Frieren statt Frieden – Der Nahe Osten versinkt im Schneechaos

Stiftungsleiter im Nahen Osten – bei dem Beruf denkt man gemeinhin zwar an allerlei Krisen, ansonsten aber wohl eher an viel Sonne, fernab vom grauen Berlin. Aber zumindest wer nach Ramallah oder Jerusalem geht, sollte daran denken zukünftig eine Kältezulage zu beantragen: Ab Dezember kann es äußerst ungemütlich werden, insbesondere da die meisten Häuser unzureichend isoliert und nur selten mit funktionierenden Heizungen ausgestattet sind.

Zwar ist Schnee ist im Winter keineswegs selten, die Bilder der Jerusalemer Altstadt und vom Felsendom im Schnee sind berühmt (Zum Beispiel hier mit weiteren sehenswerten Bildern u.a. aus dem verschneiten Kairo und mit einem Bild von mir aus Ramallah) . Ramallah liegt immerhin auf 900 Meter Höhe, Jerusalem auf 750. Aber die 50cm Schnee, die in den letzten Tagen gefallen sind, und gerade vor meinem Fenster noch weiter anwachsen, sind schon grotesk.

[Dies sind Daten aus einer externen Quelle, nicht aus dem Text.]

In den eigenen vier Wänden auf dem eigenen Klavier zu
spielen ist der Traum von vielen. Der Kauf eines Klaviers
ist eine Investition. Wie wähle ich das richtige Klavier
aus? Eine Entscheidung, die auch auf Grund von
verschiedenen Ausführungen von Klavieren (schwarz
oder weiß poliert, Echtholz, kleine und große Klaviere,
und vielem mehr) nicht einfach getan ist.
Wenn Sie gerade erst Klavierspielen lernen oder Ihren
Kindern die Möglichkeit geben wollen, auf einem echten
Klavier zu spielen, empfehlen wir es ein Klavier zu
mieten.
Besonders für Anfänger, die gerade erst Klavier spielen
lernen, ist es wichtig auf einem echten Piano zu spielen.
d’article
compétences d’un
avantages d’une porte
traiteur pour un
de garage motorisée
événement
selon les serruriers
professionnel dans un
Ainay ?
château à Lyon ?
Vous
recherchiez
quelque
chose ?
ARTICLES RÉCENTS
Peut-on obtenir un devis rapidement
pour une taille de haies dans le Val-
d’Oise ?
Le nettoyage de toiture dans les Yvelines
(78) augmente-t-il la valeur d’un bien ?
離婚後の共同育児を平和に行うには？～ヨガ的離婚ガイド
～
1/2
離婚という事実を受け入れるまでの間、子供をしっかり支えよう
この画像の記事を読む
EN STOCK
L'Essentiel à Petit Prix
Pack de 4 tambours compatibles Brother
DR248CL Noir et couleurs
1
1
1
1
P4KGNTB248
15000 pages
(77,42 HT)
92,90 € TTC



Zwar ist es für viele Menschen in der Region großartig, mal im Schnee zu tollen und Schneemänner zu bauen; allerdings droht der Spaß schnell zum Ernstfall zu werden, denn auf solche Schneemassen ist man hier nicht vorbereitet. Nur wenige Straßen werden geräumt und Stromausfälle sind eher die Regel als die Ausnahme. So blieb Ramallah zuletzt weitgehend dunkel und still, selbst der fünf mal am Tag erschallende (und elektronisch verstärkte) Gebetsruf blieb größtenteils aus. Dazu kommen, wie eigentlich immer, politische Probleme: Palästina ist von israelischer Stromversorgung abhängig, die Versorgung der Westbank hat aber keine Priorität, bzw. palästinensische Einsatzteams werden am Zungang für Reparaturen gehindert.

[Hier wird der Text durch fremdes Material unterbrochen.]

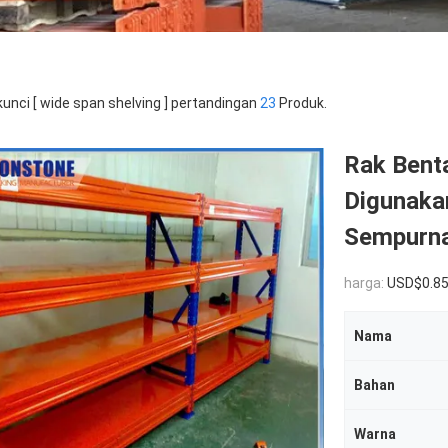
kunci [ wide span shelving ] pertandingan
23
Produk.
Rak Bent
Digunakan
Sempurn
harga:
USD$0.8
Nama
Bahan
Warna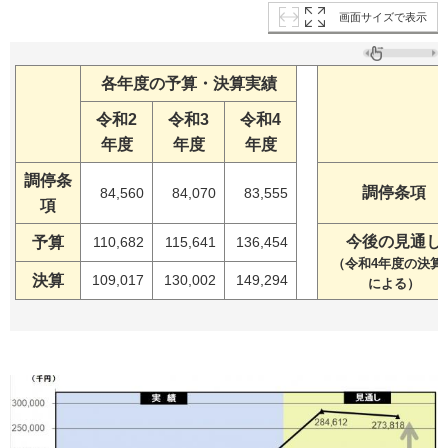
画面サイズで表示
各年度の予算・決算実績
令和2
令和3
令和4
年度
年度
年度
調停条
調停条項
84,560
84,070
83,555
項
今後の見通し
予算
110,682
115,641
136,454
（令和4年度の決算
決算
109,017
130,002
149,294
による）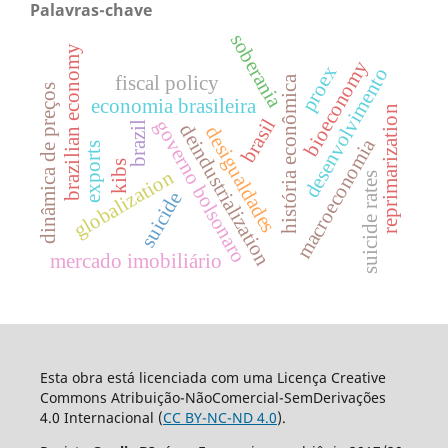
Palavras-chave
soberania
brazilian economy
bioeconomy
proex
desenvolvimento
fiscal policy
história econômica
dinâmica de preços
economia brasileira
reprimarization
brasil
governo bolsonaro
brazil
deindustrialization
desigualdades
macroeconomia
exports
kibs
globalization
suicide rates
suicide
mercado imobiliário
Esta obra está licenciada com uma Licença Creative
Commons Atribuição-NãoComercial-SemDerivações
4.0 Internacional (
CC BY-NC-ND 4.0
).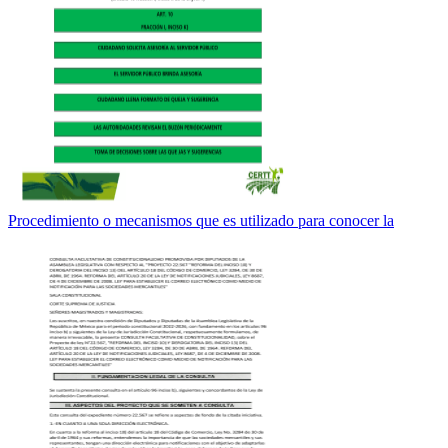
Procedimiento o mecanismos que es utilizado para conocer la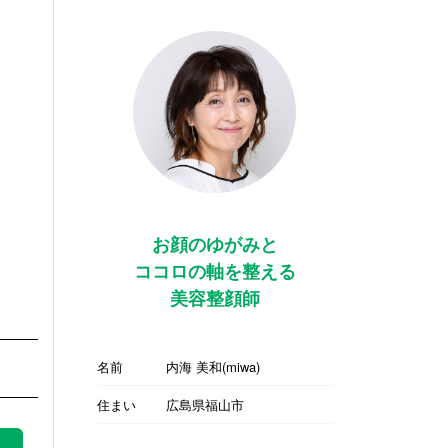
お顔のゆがみと
ココロの軸を整える
美容整顔師
名前
内海 美和(miwa)
住まい
広島県福山市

Während also US Secretary of State John Kerry zum x-ten Male in die Region reiste um ein eventuelles US-Friedensproposal mit beiden Seiten zu eruieren, hat die Region aktuell ganz andere Probleme. In Tel Aviv wütet ein Sturm, Ramallah versinkt im Schnee. Frieren statt Frieden. Noch viel schlimmer aber ist die Lage besonders dort, wo Menschen unter sowieso schon katastrophalen Bedingungen leben: Im belagerten Gazastreifen oder in den Lagern für syrische Flüchtlinge  in Jordanien und im Libanon. Die Kälte für die Menschen dort, die durch den Krieg alles verloren haben und zum großen Teil in Zelten oder Containern leben, so wie im Flüchtlingslager Al-Zaatari, ist unvorstellbar und lebensgefährlich.

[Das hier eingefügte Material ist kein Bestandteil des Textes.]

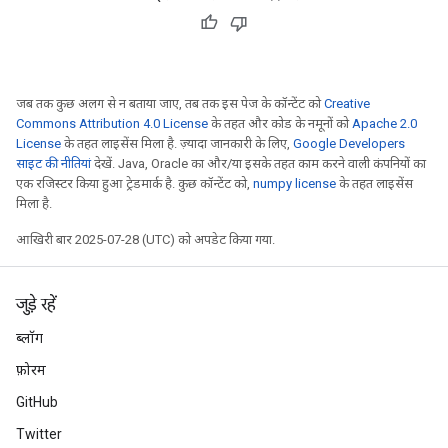
जब तक कुछ अलग से न बताया जाए, तब तक इस पेज के कॉन्टेंट को
Creative
Commons Attribution 4.0 License
के तहत और कोड के नमूनों को
Apache 2.0
License
के तहत लाइसेंस मिला है. ज़्यादा जानकारी के लिए,
Google Developers
साइट की नीतियां
देखें. Java, Oracle का और/या इसके तहत काम करने वाली कंपनियों का
एक रजिस्टर किया हुआ ट्रेडमार्क है. कुछ कॉन्टेंट को,
numpy license
के तहत लाइसेंस
मिला है.
आखिरी बार 2025-07-28 (UTC) को अपडेट किया गया.
जुड़े रहें
ब्लॉग
ryTensorBatch
फ़ोरम
GitHub
Twitter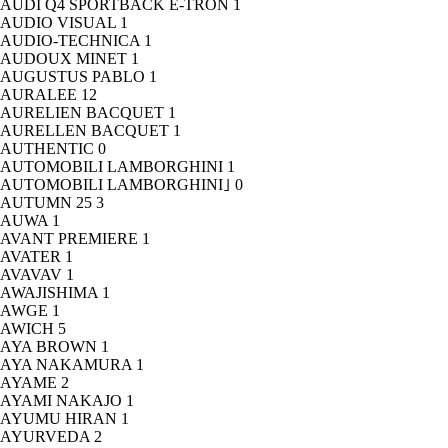
AUDI Q4 SPORTBACK E-TRON
1
AUDIO VISUAL
1
AUDIO-TECHNICA
1
AUDOUX MINET
1
AUGUSTUS PABLO
1
AURALEE
12
AURELIEN BACQUET
1
AURELLEN BACQUET
1
AUTHENTIC
0
AUTOMOBILI LAMBORGHINI
1
AUTOMOBILI LAMBORGHINI｣
0
AUTUMN 25
3
AUWA
1
AVANT PREMIERE
1
AVATER
1
AVAVAV
1
AWAJISHIMA
1
AWGE
1
AWICH
5
AYA BROWN
1
AYA NAKAMURA
1
AYAME
2
AYAMI NAKAJO
1
AYUMU HIRAN
1
AYURVEDA
2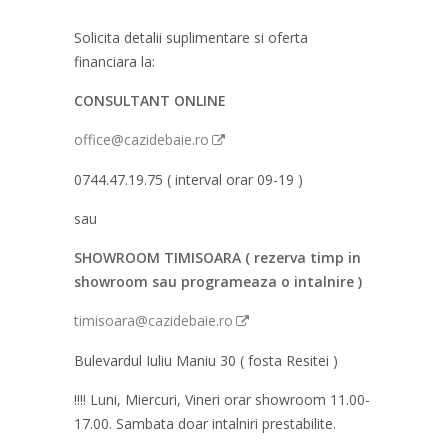
Solicita detalii suplimentare si oferta
financiara la:
CONSULTANT ONLINE
office@cazidebaie.ro
0744.47.19.75 ( interval orar 09-19 )
sau
SHOWROOM TIMISOARA ( rezerva timp in
showroom sau programeaza o intalnire )
timisoara@cazidebaie.ro
Bulevardul Iuliu Maniu 30 ( fosta Resitei )
!!!! Luni, Miercuri, Vineri orar showroom 11.00-
17.00. Sambata doar intalniri prestabilite.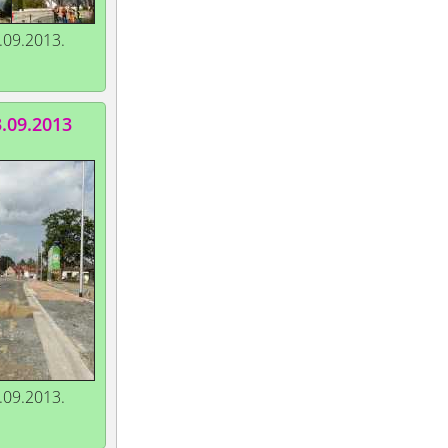
.09.2013.
3.09.2013
.09.2013.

Im Gazastreifen war die Lage auch vor der Kältewelle bereits menschenunwürdig. Aufgrund der von Israel, und jüngst auch von Ägypten verhängten fast vollständigen Blockade des Gazastreifen fehlt es an vielen Gütern und insbesondere an Treibstoff, mit dem Elektrizität produziert wird. Viele Menschen im Gazastreifen haben seit Tagen fast gar keinen Strom mehr, so wie mein Freund Majid, der in den letzten 36 Stunden gerade mal 3 Stunden Strom hatte.  Durch das Unwetter sind viele Straßen überflutet, die Menschen frieren, ihre Häuser sind beschädigt, Tausende mussten evakuiert werden. Israel hat nun zumindest am Übergang Kerem Shalom den Zugang für die wichtigsten Versorgungsgüter gelockert.

Derzeit zeigt die Natur ihre volle Machtfülle. Politische Themen sind zweitrangig. Zumindest solange, bis der Schnee geschmolzen ist – was vor allem all jenen zu wünschen ist, die viel mehr leiden unter der Kälte als der eingeschneite Leiter der HBS in Ramallah.